Opinion
No. 3:03-CV-150-H.
July 14, 2003.
FINDINGS, CONCLUSIONS AND RECOMMENDATION OF THE UNITED STATES MAGISTRATE JUDGE
Pursuant to the provisions of 28 U.S.C. § 636(b) and an order of this court, this case has been referred to the United States Magistrate Judge. The findings, conclusions and recommendation of the United States Magistrate Judge follow:
FINDINGS AND CONCLUSIONS
Parties:
Plaintiff has filed this action for recovery of medical benefits. He is proceeding pro se, and has been granted leave to proceed in forma pauperis. Defendant is the Dallas North Tollway.
Factual background:
On January 23, 2003, Plaintiff filed this complaint alleging he was injured while working for Defendant in 1993. (Magistrate Judge's Questionnaire, Answer 1). He states that as a result of this injury, he was granted workers compensation benefits, which included life-time medical benefits. ( Id.). He states that he is not receiving these medical benefits.
Discussion:
Federal courts are courts of limited jurisdiction. "They possess only that power authorized by Constitution and statute, which is not to be expanded by judicial decree." Kokkonen v. Guardian Life Ins. Co. of Am., 511 U.S. 375, 377 (1994) (citations omitted). They "must presume that a suit lies outside this limited jurisdiction, and the burden of establishing federal jurisdiction rests on the party seeking the federal forum." Howery v. Allstate Ins. Co., 243 F.3d 912, 916 (5th Cir.), cert. denied, 534 U.S. 993 (2001).
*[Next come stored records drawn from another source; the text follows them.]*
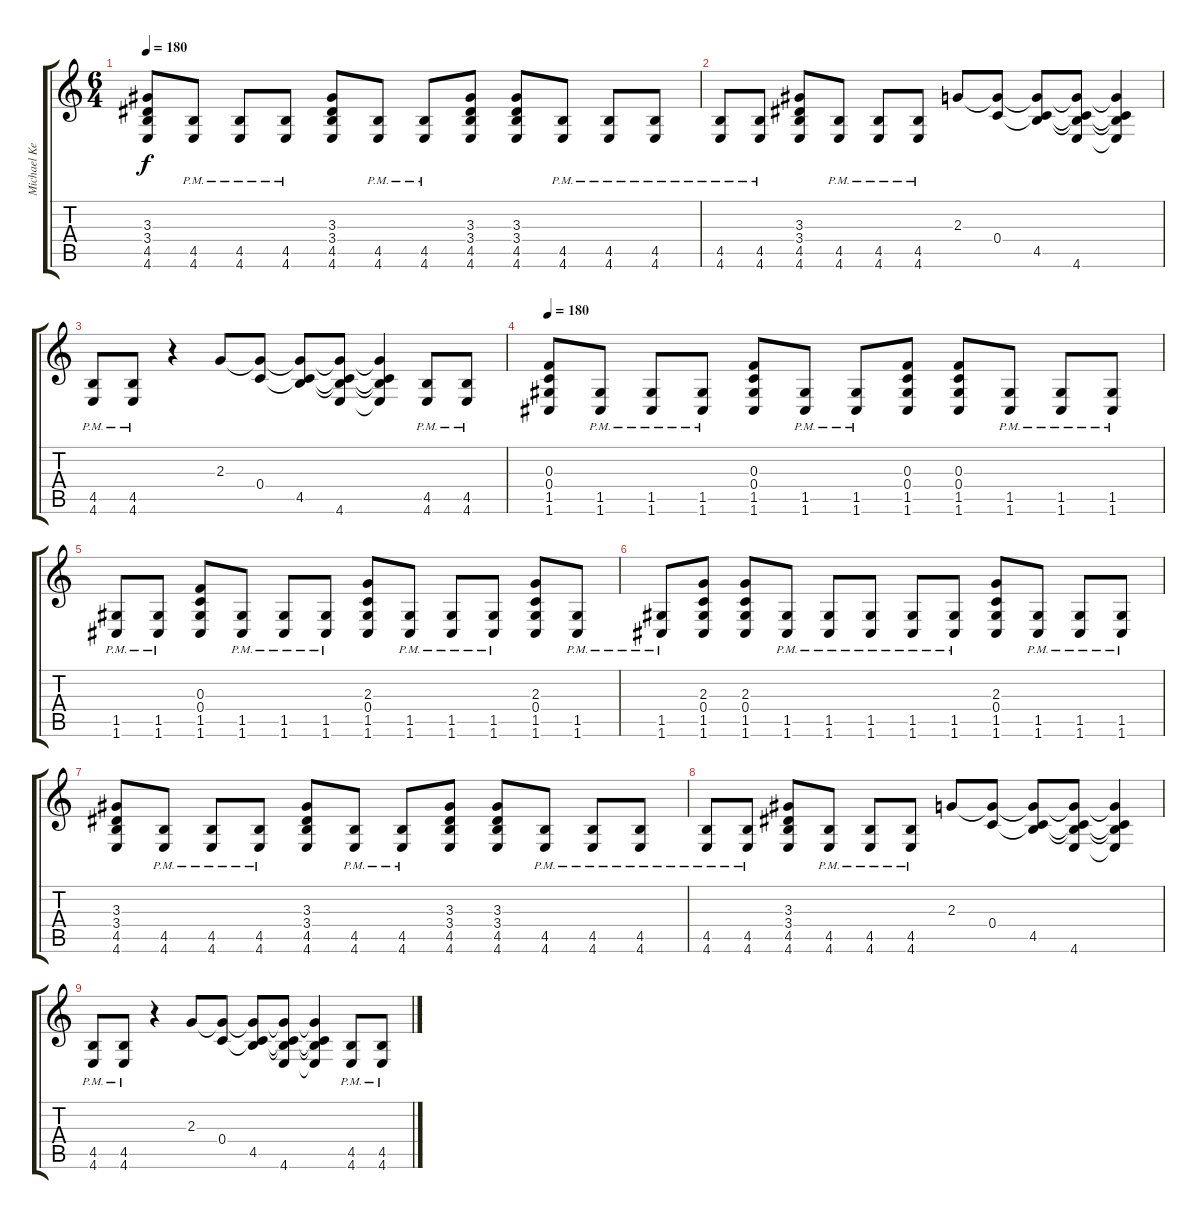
\track ("Michael Keene" "Michael Ke") {instrument distortionguitar}
\staff {score tabs}
\tuning (D4 A3 F3 C3 G2 C2) {hide}
\ts (6 4)
\tempo 180
\clef g2
\ks c
(3.3 3.4 4.5 4.6).8{dy f} (4.5{pm} 4.6{pm}).8 (4.5{pm} 4.6{pm}).8 (4.5{pm} 4.6{pm}).8 (3.3 3.4 4.5 4.6).8 (4.5{pm} 4.6{pm}).8 (4.5{pm} 4.6{pm}).8 (3.3 3.4 4.5 4.6).8 (3.3 3.4 4.5 4.6).8 (4.5{pm} 4.6{pm}).8 (4.5{pm} 4.6{pm}).8 (4.5{pm} 4.6{pm}).8 |
(4.5{pm} 4.6{pm}).8 (4.5{pm} 4.6{pm}).8 (3.3 3.4 4.5 4.6).8 (4.5{pm} 4.6{pm}).8 (4.5{pm} 4.6{pm}).8 (4.5{pm} 4.6{pm}).8 2.3.8 (2.3{t} 0.4).8 (2.3{t} 0.4{t} 4.5).8 (2.3{t} 0.4{t} 4.5{t} 4.6).8 (2.3{t} 0.4{t} 4.5{t} 4.6{t}).4 |
(4.5{pm} 4.6{pm}).8 (4.5{pm} 4.6{pm}).8 r.4 2.3.8 (2.3{t} 0.4).8 (2.3{t} 0.4{t} 4.5).8 (2.3{t} 0.4{t} 4.5{t} 4.6).8 (2.3{t} 0.4{t} 4.5{t} 4.6{t}).4 (4.5{pm} 4.6{pm}).8 (4.5{pm} 4.6{pm}).8 |
\tempo 180
(0.3 0.4 1.5 1.6).8 (1.5{pm} 1.6{pm}).8 (1.5{pm} 1.6{pm}).8 (1.5{pm} 1.6{pm}).8 (0.3 0.4 1.5 1.6).8 (1.5{pm} 1.6{pm}).8 (1.5{pm} 1.6{pm}).8 (0.3 0.4 1.5 1.6).8 (0.3 0.4 1.5 1.6).8 (1.5{pm} 1.6{pm}).8 (1.5{pm} 1.6{pm}).8 (1.5{pm} 1.6{pm}).8 |
(1.5{pm} 1.6{pm}).8 (1.5{pm} 1.6{pm}).8 (0.3 0.4 1.5 1.6).8 (1.5{pm} 1.6{pm}).8 (1.5{pm} 1.6{pm}).8 (1.5{pm} 1.6{pm}).8 (2.3 0.4 1.5 1.6).8 (1.5{pm} 1.6{pm}).8 (1.5{pm} 1.6{pm}).8 (1.5{pm} 1.6{pm}).8 (2.3 0.4 1.5 1.6).8 (1.5{pm} 1.6{pm}).8 |
(1.5{pm} 1.6{pm}).8 (2.3 0.4 1.5 1.6).8 (2.3 0.4 1.5 1.6).8 (1.5{pm} 1.6{pm}).8 (1.5{pm} 1.6{pm}).8 (1.5{pm} 1.6{pm}).8 (1.5{pm} 1.6{pm}).8 (1.5{pm} 1.6{pm}).8 (2.3 0.4 1.5 1.6).8 (1.5{pm} 1.6{pm}).8 (1.5{pm} 1.6{pm}).8 (1.5{pm} 1.6{pm}).8 |
(3.3 3.4 4.5 4.6).8 (4.5{pm} 4.6{pm}).8 (4.5{pm} 4.6{pm}).8 (4.5{pm} 4.6{pm}).8 (3.3 3.4 4.5 4.6).8 (4.5{pm} 4.6{pm}).8 (4.5{pm} 4.6{pm}).8 (3.3 3.4 4.5 4.6).8 (3.3 3.4 4.5 4.6).8 (4.5{pm} 4.6{pm}).8 (4.5{pm} 4.6{pm}).8 (4.5{pm} 4.6{pm}).8 |
(4.5{pm} 4.6{pm}).8 (4.5{pm} 4.6{pm}).8 (3.3 3.4 4.5 4.6).8 (4.5{pm} 4.6{pm}).8 (4.5{pm} 4.6{pm}).8 (4.5{pm} 4.6{pm}).8 2.3.8 (2.3{t} 0.4).8 (2.3{t} 0.4{t} 4.5).8 (2.3{t} 0.4{t} 4.5{t} 4.6).8 (2.3{t} 0.4{t} 4.5{t} 4.6{t}).4 |
(4.5{pm} 4.6{pm}).8 (4.5{pm} 4.6{pm}).8 r.4 2.3.8 (2.3{t} 0.4).8 (2.3{t} 0.4{t} 4.5).8 (2.3{t} 0.4{t} 4.5{t} 4.6).8 (2.3{t} 0.4{t} 4.5{t} 4.6{t}).4 (4.5{pm} 4.6{pm}).8 (4.5{pm} 4.6{pm}).8
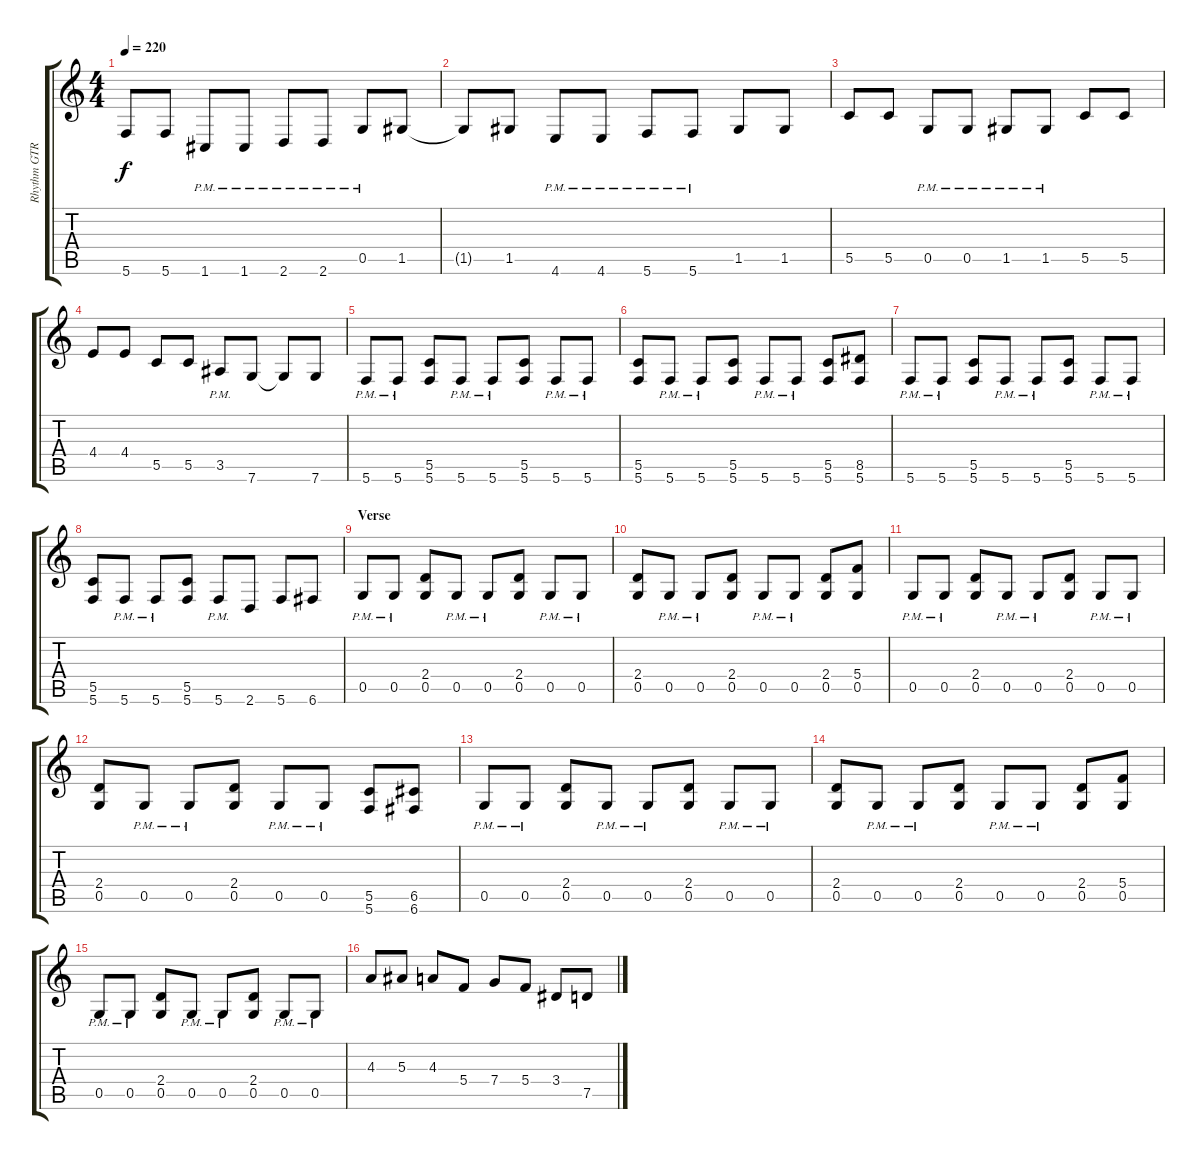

Plaintiff asserts no federal statutory or constitutional basis for this suit based on the handling of his state workers compensation benefits. His claims appear to arise under state law. Federal courts have no jurisdiction over such claims in the absence of diversity jurisdiction under 28 U.S.C. § 1332. In this case, Plaintiff lists his address as Dallas, Texas. The Defendant is the Dallas North Tollway, located in Dallas, Texas. Plaintiff also lists the address of an insurance claims administrator in Austin, Texas. Plaintiff therefore does not allege the diversity of citizenship necessary to proceed under § 1332. See Stafford v. Mobil Oil Corp., 945 F.2d 803, 804 (5th Cir. 1991) (holding that "[t]he burden of proving that complete diversity exists rests upon the party who seeks to invoke the court's diversity jurisdiction.").
Courts have a continuing obligation to examine the basis for jurisdiction. See MCG, Inc. v. Great W. Energy Corp., 896 F.2d 170, 173 (5th Cir. 1990). The Court may sua sponte raise the jurisdictional issue at any time. Id. Federal Rule of Civil Procedure 12(h)(3) requires that federal courts dismiss an action "[w]henever it appears by suggestion of the parties or otherwise that the court lacks jurisdiction over the subject matter." Because it appears that the Court lacks subject matter jurisdiction, this action should be dismissed.
RECOMMENDATION:
The Court recommends that this case be dismissed for lack of subject matter jurisdiction.
INSTRUCTIONS FOR SERVICE AND NOTICE OF RIGHT TO APPEAL/OBJECT
The United States District Clerk shall serve a true copy of these findings, conclusions and recommendation on the parties. Pursuant to Title 28, United States Code, Section 636(b)(1), any party who desires to object to these findings, conclusions and recommendation must serve and file written objections within ten days after being served with a copy. A party filing objections must specifically identify those findings, conclusions or recommendation to which objections are being made. The District Court need not consider frivolous, conclusory or general objections. A party's failure to file such written objections to these proposed findings, conclusions and recommendation shall bar that party from a de novo determination by the District Court. See Thomas v. Am, 474 U.S. 140, 150, (1985). Additionally, any failure to file written objections to the proposed findings, conclusions and recommendation within ten days after being served with a copy shall bar the aggrieved party from appealing the factual findings and legal conclusions of the Magistrate Judge that are accepted by the District Court, except upon grounds of plain error. Douglass v. United Services Auto. Ass'n, 79 F.3d 1415, 1417 (5th Cir. 1996) (en-banc).